*** Opening Passage provided ***

$10 million project will transform former State Armory into community activity hub
Huntington Station – With 150 of his family, friends and colleagues looking on, the Town of Huntington unveiled concept plans November 25 for transforming the former New York State Armory into a community center to be named after the late Assemb. James Conte.
“We’ve been waiting for this opportunity for a long time,” Supervisor Frank P. Petrone said during a program held in what was the armory’s vehicle storage area and what is slated to become a full-court basketball court. “Many of you know that Jimmy worked very hard to retain this facility for the residents of the Town of Huntington. We know that his special love when he served in the Assembly was for Huntington Station, where he grew up, where he raised a family and where he lived. It is so appropriate that this facility would be named after him and to unveil what the plans look like.”
The project, which is budgeted at $10 million, will convert the 1958-vintage, 22,500-square foot building into a facility with space for possible uses such as arts and crafts; a computer lab; a recording studio; an all-purpose gymnasium, strength training, cross fit, rock climbing and exercise area; a senior/veterans meeting area; a multipurpose room; classrooms; office space; and an elevated indoor running/walking track. The Greenlawn American Legion Post 1244 has also been promised space to run a veterans canteen. Possible outdoor uses include an amphitheater, meditaton gardens, a spiritual walk and bench seating.
The Town took title to the Armory in May 2013 and since then had undertaken a thorough environmental remediation, removing asbestos, lead and mold. The Town also conducted an extensive community outreach process, which substantiated overwhelming community support for the proposed center.
Earlier this year, the Town Board retained the firm Savik & Murray for design and engineering services. The firm produced various designs and held meetings with Town officials to discuss various proposals. Earlier this month, the Town Board approved the 2018 Town budget, which includes $3.75 million for the first phase of the work. The Town also obtained a $1.5 million state grant. The Town anticipates completion of the project in 2019.

*** Closing Passage provided ***
*** Opening Information supplied ***

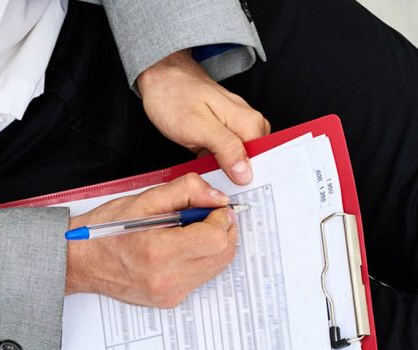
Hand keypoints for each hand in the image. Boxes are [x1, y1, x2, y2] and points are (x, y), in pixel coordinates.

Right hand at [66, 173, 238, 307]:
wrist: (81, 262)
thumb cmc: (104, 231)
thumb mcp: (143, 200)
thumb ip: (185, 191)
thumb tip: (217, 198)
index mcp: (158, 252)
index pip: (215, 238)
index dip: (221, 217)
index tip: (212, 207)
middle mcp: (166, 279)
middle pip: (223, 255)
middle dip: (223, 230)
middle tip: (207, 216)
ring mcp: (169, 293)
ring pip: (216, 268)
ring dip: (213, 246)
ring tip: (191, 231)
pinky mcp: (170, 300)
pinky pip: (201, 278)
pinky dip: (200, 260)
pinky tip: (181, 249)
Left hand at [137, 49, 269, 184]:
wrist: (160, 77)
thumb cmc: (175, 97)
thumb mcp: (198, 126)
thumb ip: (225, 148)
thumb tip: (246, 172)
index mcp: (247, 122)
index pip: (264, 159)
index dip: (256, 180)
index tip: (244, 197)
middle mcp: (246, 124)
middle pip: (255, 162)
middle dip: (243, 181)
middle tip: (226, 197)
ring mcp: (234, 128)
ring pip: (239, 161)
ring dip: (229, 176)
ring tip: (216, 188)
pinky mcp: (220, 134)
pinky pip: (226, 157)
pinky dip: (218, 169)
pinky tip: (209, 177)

*** Closing Information supplied ***
*** Opening Information supplied ***

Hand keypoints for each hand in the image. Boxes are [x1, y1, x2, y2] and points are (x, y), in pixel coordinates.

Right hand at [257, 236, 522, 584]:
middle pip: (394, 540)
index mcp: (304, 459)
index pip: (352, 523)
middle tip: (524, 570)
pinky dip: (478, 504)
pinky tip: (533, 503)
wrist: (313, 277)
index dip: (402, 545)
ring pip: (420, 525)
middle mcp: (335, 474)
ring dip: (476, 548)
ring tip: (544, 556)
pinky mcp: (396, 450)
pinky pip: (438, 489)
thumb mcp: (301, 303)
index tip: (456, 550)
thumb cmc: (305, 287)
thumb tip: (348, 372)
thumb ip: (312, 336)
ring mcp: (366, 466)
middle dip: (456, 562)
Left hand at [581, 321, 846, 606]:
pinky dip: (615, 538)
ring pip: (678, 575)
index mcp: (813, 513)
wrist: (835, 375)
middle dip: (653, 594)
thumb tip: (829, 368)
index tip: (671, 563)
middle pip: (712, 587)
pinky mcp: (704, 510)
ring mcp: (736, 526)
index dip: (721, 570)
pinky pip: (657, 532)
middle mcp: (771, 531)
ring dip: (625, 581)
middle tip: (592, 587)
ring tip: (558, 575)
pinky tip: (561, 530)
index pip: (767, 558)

*** Closing Information supplied ***

# [Task instructions]
Reproduce word for word the part of the armory article starting at "The Town took" and ending at "project in 2019.".

# [Task solution]
The Town took title to the Armory in May 2013 and since then had undertaken a thorough environmental remediation, removing asbestos, lead and mold. The Town also conducted an extensive community outreach process, which substantiated overwhelming community support for the proposed center.
Earlier this year, the Town Board retained the firm Savik & Murray for design and engineering services. The firm produced various designs and held meetings with Town officials to discuss various proposals. Earlier this month, the Town Board approved the 2018 Town budget, which includes $3.75 million for the first phase of the work. The Town also obtained a $1.5 million state grant. The Town anticipates completion of the project in 2019.